İnsan nasıl maçlarla karşılaşacaını bilemiyor. Futbolun güzelliği de burada. Bazen çok iyi iki takım fare doğururken, bazen beklenmedik maçlar heyecan kasırgasına neden oluyor. Kendime kızgınlığım bundan. Real Madrid - Las Palmas maçı; iyi olması beklenenlerden biriydi ve beklenen de oldu. Real Madrid zaten Real Madrid'di, Las Palmas da bu sezon aldığı sonuçlarla zorluk çıkarmaya müsait bir takımdır. Kendi sahasında Real ile berabere kalmış, deplasmanda Atletico'yu yenmişti. Daha da ilginci Osasuna ve Celta Vigo maçlarında geriden gelip puan çıkarmıştı. Maçın iyi olma ihtimali çok yüksekti.

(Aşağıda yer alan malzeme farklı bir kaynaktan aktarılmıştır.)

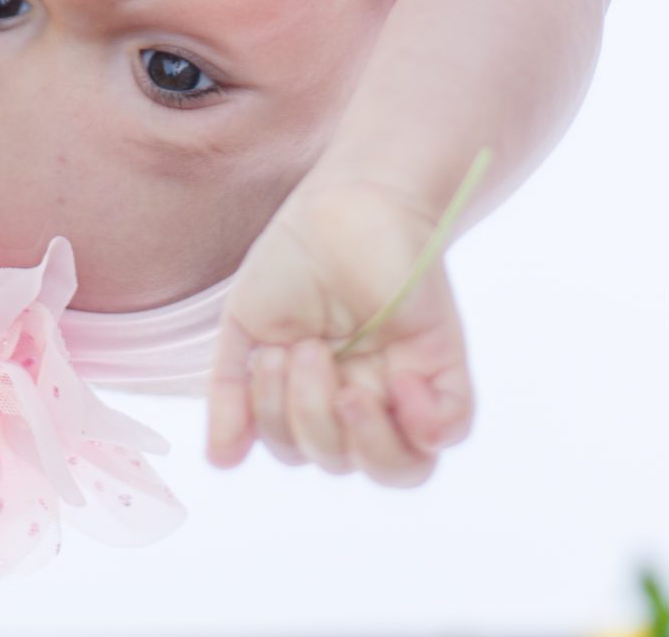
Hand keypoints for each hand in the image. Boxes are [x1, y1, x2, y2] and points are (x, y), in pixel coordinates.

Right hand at [207, 177, 473, 485]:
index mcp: (316, 392)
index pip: (299, 448)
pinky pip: (450, 428)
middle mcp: (362, 395)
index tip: (274, 353)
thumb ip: (231, 392)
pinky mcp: (442, 362)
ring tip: (349, 388)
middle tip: (307, 350)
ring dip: (363, 439)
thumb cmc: (294, 255)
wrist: (343, 200)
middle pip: (341, 460)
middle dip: (311, 417)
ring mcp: (405, 382)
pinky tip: (400, 381)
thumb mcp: (247, 325)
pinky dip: (424, 424)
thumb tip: (219, 462)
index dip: (278, 421)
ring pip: (401, 468)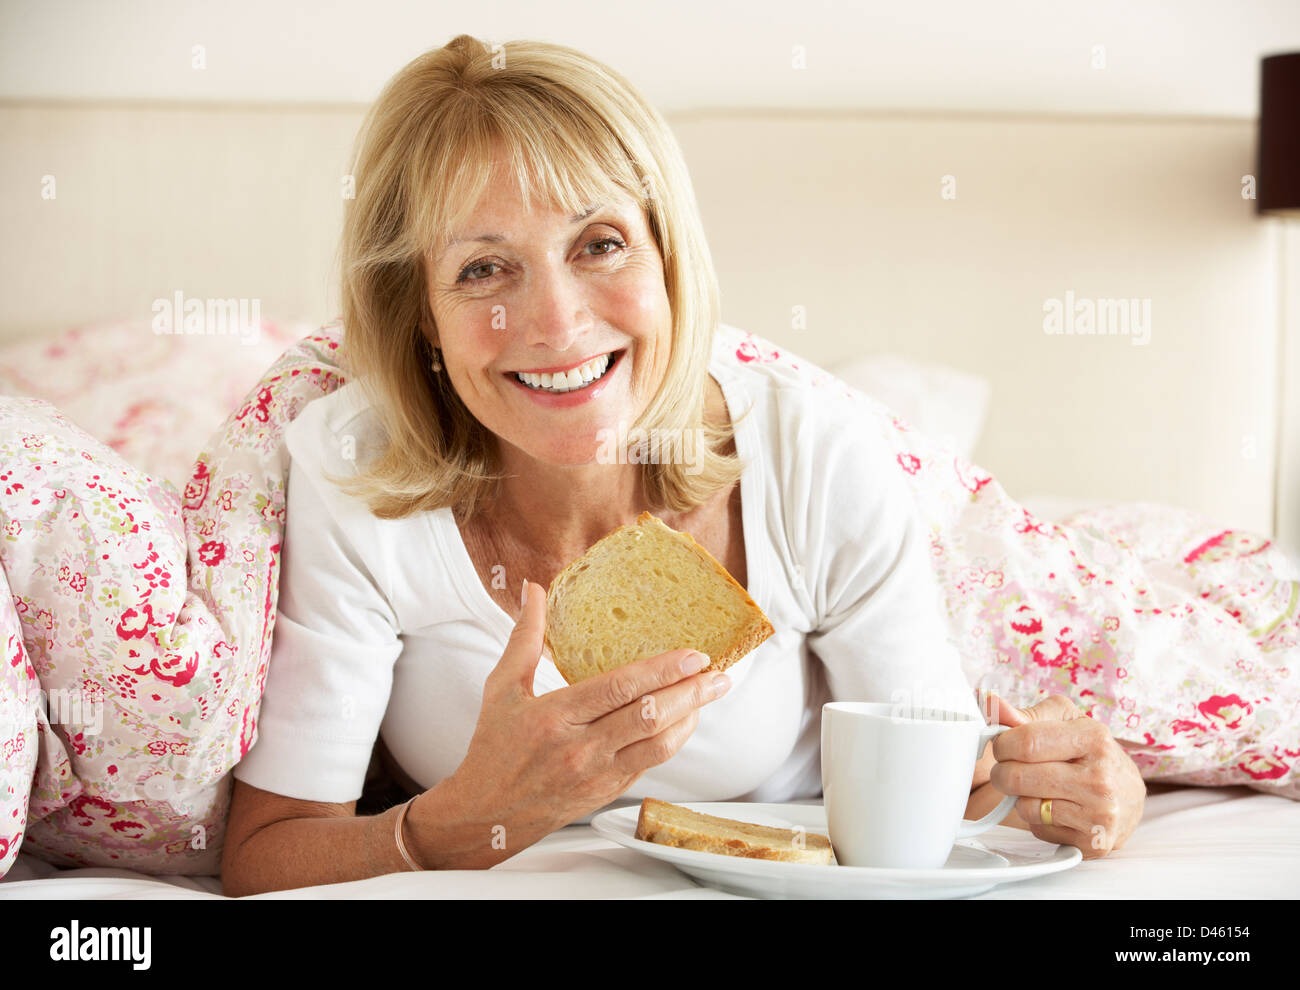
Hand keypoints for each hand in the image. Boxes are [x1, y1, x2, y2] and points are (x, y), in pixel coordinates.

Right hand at [447, 579, 729, 846]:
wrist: (487, 814)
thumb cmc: (493, 749)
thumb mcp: (501, 689)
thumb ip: (524, 638)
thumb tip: (533, 591)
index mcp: (555, 717)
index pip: (618, 689)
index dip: (661, 671)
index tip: (692, 655)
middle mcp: (580, 748)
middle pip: (648, 717)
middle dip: (690, 693)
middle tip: (718, 673)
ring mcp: (598, 774)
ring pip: (658, 745)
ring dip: (691, 717)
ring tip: (711, 693)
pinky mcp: (608, 791)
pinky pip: (651, 763)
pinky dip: (674, 739)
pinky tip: (686, 719)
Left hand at [985, 692, 1145, 858]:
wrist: (1128, 795)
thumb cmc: (1090, 752)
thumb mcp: (1064, 721)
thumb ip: (1023, 714)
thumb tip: (989, 702)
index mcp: (1094, 739)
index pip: (1026, 742)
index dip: (1003, 744)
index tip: (1004, 746)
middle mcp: (1100, 778)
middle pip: (1018, 777)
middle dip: (1003, 772)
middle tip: (1012, 769)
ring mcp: (1099, 814)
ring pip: (1024, 806)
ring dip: (1020, 797)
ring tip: (1040, 787)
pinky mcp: (1092, 842)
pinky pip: (1038, 829)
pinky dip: (1037, 819)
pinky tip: (1056, 808)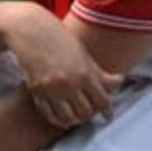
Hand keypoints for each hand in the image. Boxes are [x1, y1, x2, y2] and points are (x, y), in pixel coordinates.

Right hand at [0, 2, 122, 128]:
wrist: (31, 31)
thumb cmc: (60, 39)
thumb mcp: (83, 54)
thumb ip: (99, 72)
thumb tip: (120, 81)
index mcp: (84, 73)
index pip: (102, 101)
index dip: (108, 111)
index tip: (108, 115)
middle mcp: (68, 84)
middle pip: (86, 112)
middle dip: (90, 114)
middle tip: (90, 112)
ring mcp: (51, 89)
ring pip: (68, 118)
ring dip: (74, 120)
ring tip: (76, 117)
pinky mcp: (36, 91)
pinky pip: (49, 114)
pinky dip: (57, 120)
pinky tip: (62, 118)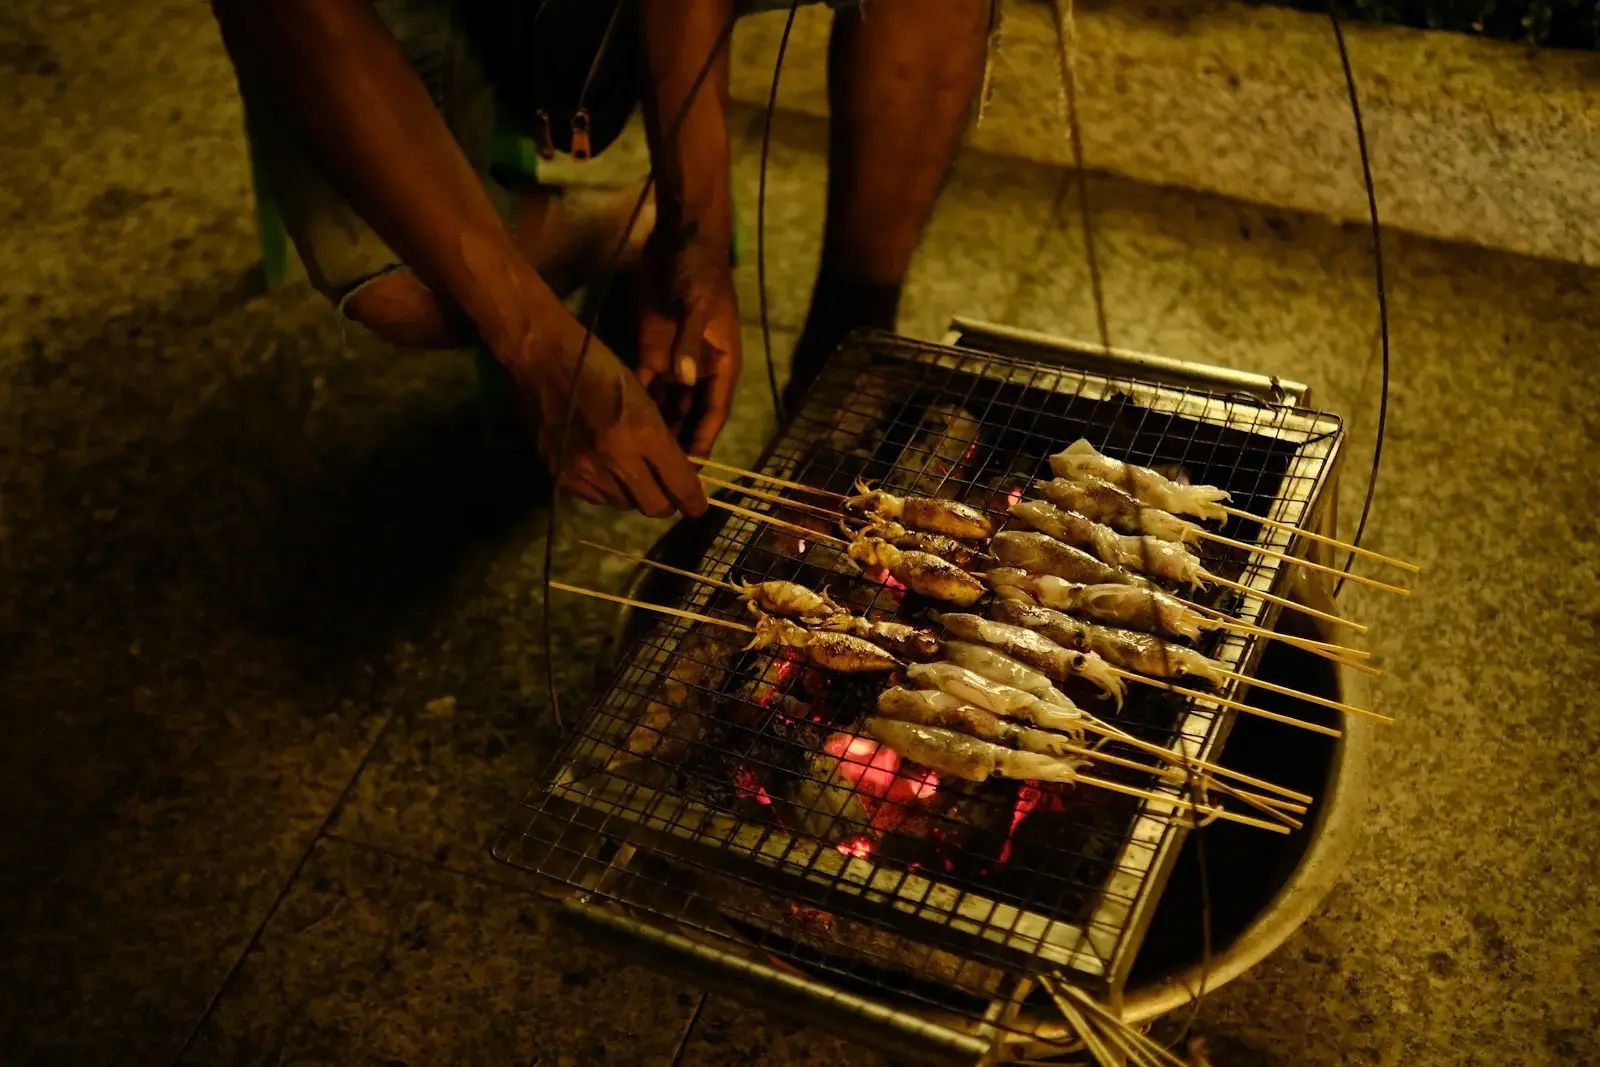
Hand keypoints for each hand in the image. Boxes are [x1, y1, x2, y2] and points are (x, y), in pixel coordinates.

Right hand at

Belki burada bile defalarca yazmışımdır. Dünyada canlı olarak en çok izlemek istediğim maç; Real Madrid'in iç sahada son dakikalara geride girdiği maçlardır. Las Palmas maçı tam benim istediğim gibi ilerlemiş. Üstelik Real Madrid 10 kişi kalmıştı. Son yarım saatte 3-1 geride girdi Real. 4-1 de olabilirdi. Maç belki de orada döndü. Ramos'un topu direkten döndükten sonra Real Madrid adeta kamp kurmuş yarı sahada. İnanılmaz baskı özetlerden bile belli oluyor. Daha da heyecan yaratan ve benim o Bernabeu isteğime neden olan o muazzam tribün baskısı da devreye girdi. Avrupa'nın üst düzey takımlarında daha baskılı bir atmosfer yaratan tribün yoktur sanırım. 85'e kadar 3-1 giden maç 88'de 3-3 oldu. Real Madrid öne de geçebilirdi. Kimse da şaşırmazdı. Golü de Ramos atardı hatta. Ama olmadı. 10 kişiyle 3-3 de iyidir.
Bülent Timurlenk maçtan sonra Twitter'da "Real Madrid geri dönmek için kurulmuş bir takımıdır" yazmış. Haklı. Doğru tanım. Bir de La Liga'da sezonun maçı demiş. O da doğru olabilir. Ama inşallah doğru çıkmaz. Daha iyileri olur da, onlara denk gelebililelim.